I'd like to propose the ability to decorate the constructor function itself directly as if it were a method. i.e. We could write the following and it would work regardless of whether used on a method or constructor:

function traced(methodLike) {
     return function(...args) {
          console.log(`Called ${ methodLike.name }`, args);
          return methodLike.call(this, ...args);
     }
}

class Point {
     x;
     y;

     @traced
     constructor(x, y) {
         // ...
     }

     @traced
     method() {
         
     }
}

As for semantics, what I propose is that a constructor decorator is given a function which is basically:

function constructorMethod(...args) {
     return Reflect.construct(
         // This is the original class constructor
         originalClassConstructor,
         args,
         // The final decoratedClass (including class decorators) 
         fullyDecoratedClass,
     );
}

The class constructor would simply be replaced by a function which calls the decorated class constructor, i.e. as a function Point would be:

function Point(...args) {
    return decoratedConstructorFunction(...args);
}

Class decorators would then be applied to this function, with .prototype, [[Prototype]] and all the usual class features put onto this decorated constructor function.

FAQ

Why do constructor decorators receive a function rather than a constructor?

This is because, even if we were to switch on the decorator type and do new originalConstructor the new.target would be wrong as we don't have access to the fully decorated class at the stage these decorators are applied.

i.e.:

function traced(methodLike, { kind, name }) {
     if (kind === "method") {
         return function(...args) {
            console.log(`Called method ${ name }`, args);
            return methodLike.call(this, ...args);
         }
     } else if (kind === "constructor") {
          return function(...args) {
              console.log("Called constructor", args);
              // OOPS, wrong new.target again
              return new methodLike(...args);
          }
     }
}

Hi @Jamesernator - another good place to get your suggestion noticed is at: Issues · tc39/proposal-decorators · GitHub

Cross-referencing @Jamesernator 's similar issue there Allow decorating the "constructor" as a function · Issue #419 · tc39/proposal-decorators · GitHub

This pattern looks like it wouldn't work for constructors of child classes, their constructors don't have access this before the call to super() has completed.
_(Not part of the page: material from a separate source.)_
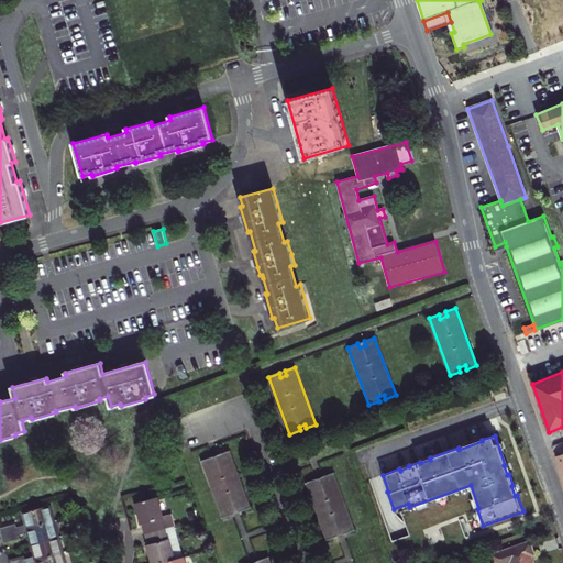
[(223,518),(233,514),(232,510),(239,508),(240,511),(250,508),(229,451),(219,454),(221,460),(214,462),(212,457),(202,461),(223,518)]
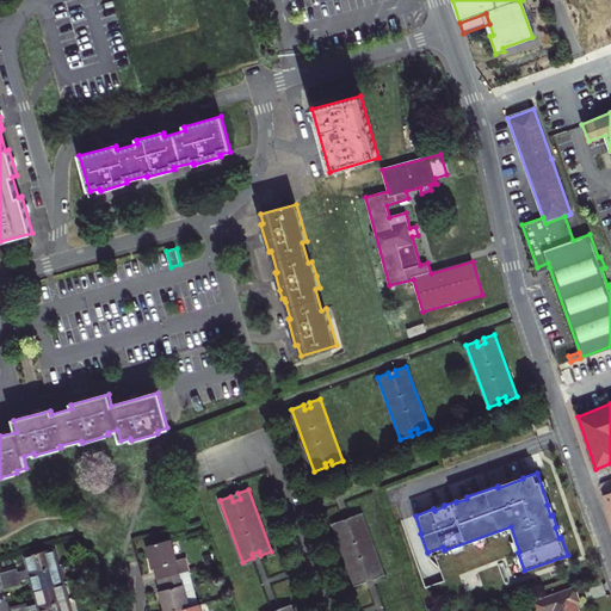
[(356,586),(368,582),(366,578),(372,575),(374,580),(384,575),(362,513),(351,517),(353,522),(346,524),(345,519),(333,524),(356,586)]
So the function returned by the decorator also couldn't be provided with access to this.

I think these things are what makes the construction harder to treat the same as a method, their have subtly different semantics around this and the interpretation of the return value. Maybe not insurmountable though.

Yes they wouldn't be given this, although actually thinking about it this would be need to be new.target so subclassing works, i.e. the wrapper function passed to the decorator would look like:

function decoratedConstructor(...args) {
    // Using this, rather than decoratedClass as decoratedClass itself might
    // be subclassed
    return Reflect.construct(originalConstructor, args, this);
}

Yes, they are different from methods, however the (to be proposed neet meeting) function decorators would be different from methods too.